Евгений Фикс, родившись и сформировавшись в Москве, в середине 1990-х переехал в Нью-Йорк. Адаптировавшись на новом месте, став частью американской интеллектуальной и художественной жизни, он пришел к неожиданным открытиям. Так опыт отдаления от родины привел его к осознанию значимости советского опыта, его роли в определении судеб минувшего века. В результате в своих работах Фикс начинает последовательно исследовать советское наследие, расшатывая многие представления эпохи холодной войны. В частности, он показал, что вопреки, как кажется, непримиримой конфронтации Первого и Второго мира, границы между ними не были непроницаемыми. Оказалось, что, будучи антиподами, они пристально вглядывались друг в друга, взаимопроникали и были взаимозависимыми. Взяв на себя таким образом «ответственность постсоветского художника», Фикс делает еще одно важное открытие. Оказывается, советский мир не только не был отгорожен от мира Запада, но и внутри себя, вопреки бытовавшим ранее представлениям, был лишен монолитной цельности: советская субъектность несла в себе многочисленные различия — этнические, гендерные, сексуальные и т. п.
Эти ретроспективно исторические и почти исследовательские открытия Фикса были во многом мотивированы личными обстоятельствами. Осознание взаимной зависимости двух миров эпохи холодной войны помогало художнику примирить в себе два ставших ему близкими места — Россию, где он родился и вырос, и США, где ему довелось жить. В то же время его стремление раскрыть многообразие советских идентичностей родилось из протеста против склонности Запада маркировать всех выходцев из советского мира общим понятием постсоветского. В результате художник приходит к третьему столь же очевидному, сколь и неожиданному открытию: он открывает свою, ранее мало им осознаваемую, еврейскую идентичность.
Это открытие побудило его обратился к истории Биробиджана, столицы административной еврейской автономии на Дальнем Востоке СССР. И хотя этот советский социальный эксперимент, на двадцать лет опередивший создание Израиля, можно счесть неудачей, именно в Биробиджане — а не в Москве, где художник родился, и не в Нью-Йорке, где он живет, — он склонен чувствовать осуществленным свое «естественное человеческое желание быть где-то у себя дома». Поэтому в своих работах он предъявляет не историю Еврейской автономной области, а то, что может быть названо ее феноменологией, — образцы ее флоры и фауны, ее пейзажи, ее фольклор, связь с которыми обычно и задает ощущение чувственной, органической причастности месту.

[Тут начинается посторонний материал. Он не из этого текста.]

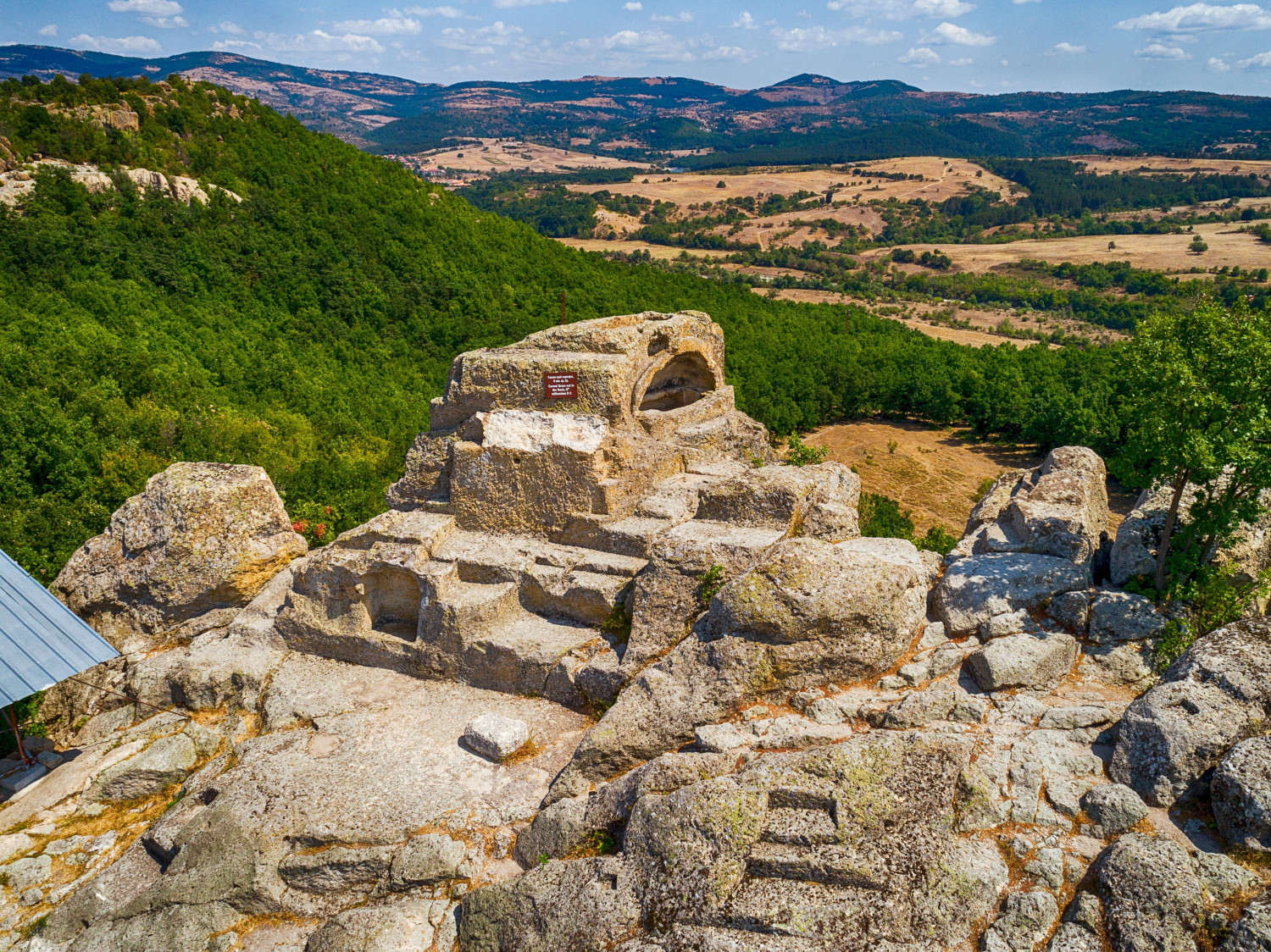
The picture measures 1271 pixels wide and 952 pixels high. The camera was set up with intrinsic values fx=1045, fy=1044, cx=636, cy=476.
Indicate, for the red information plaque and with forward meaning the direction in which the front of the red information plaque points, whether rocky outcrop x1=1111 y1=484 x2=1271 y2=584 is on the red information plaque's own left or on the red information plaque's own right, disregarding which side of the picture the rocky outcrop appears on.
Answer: on the red information plaque's own left

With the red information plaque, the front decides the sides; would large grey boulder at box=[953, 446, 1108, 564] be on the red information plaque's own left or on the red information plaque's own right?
on the red information plaque's own left

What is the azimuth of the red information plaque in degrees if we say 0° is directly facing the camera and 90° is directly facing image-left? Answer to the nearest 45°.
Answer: approximately 0°

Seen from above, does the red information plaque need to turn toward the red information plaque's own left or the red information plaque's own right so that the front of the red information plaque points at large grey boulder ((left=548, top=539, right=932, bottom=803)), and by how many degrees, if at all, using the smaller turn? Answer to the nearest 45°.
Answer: approximately 45° to the red information plaque's own left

И все же очевидно, что это желание художника, родившегося в Москве и живущего в Нью-Йорке, обрести свое место в Биробиджане, — не что иное как утопия. Как были утопией и сам Биробиджан, и породивший его советский политический проект. Однако не является ли утопией, то есть неким умозрительным конструктом, любая идентичность, любая настойчивая попытка отождествить себя с неким местом? Ведь причастность к месту не является априорной данностью, она формируется целенаправленными усилиями, в то время как ее значимость, как и условность, осознаются, в частности, через пережитый Фиксом опыт эмиграции — опыт смены мест. Преимущество биробиджанской идентичности для него в том, что это место — и в самом деле утопия, то есть место без места, и причастность к нему суть очевидный акт осознанного выбора, без претензий на глубинную в нем укорененность. Поэтому Биробиджан, придуманный когда-то в минувшем столетии, остается местом между реальностью и воображением, местом, где идентичность, не твердея в своих основах, будет оставаться в непрестанном творческом становлении.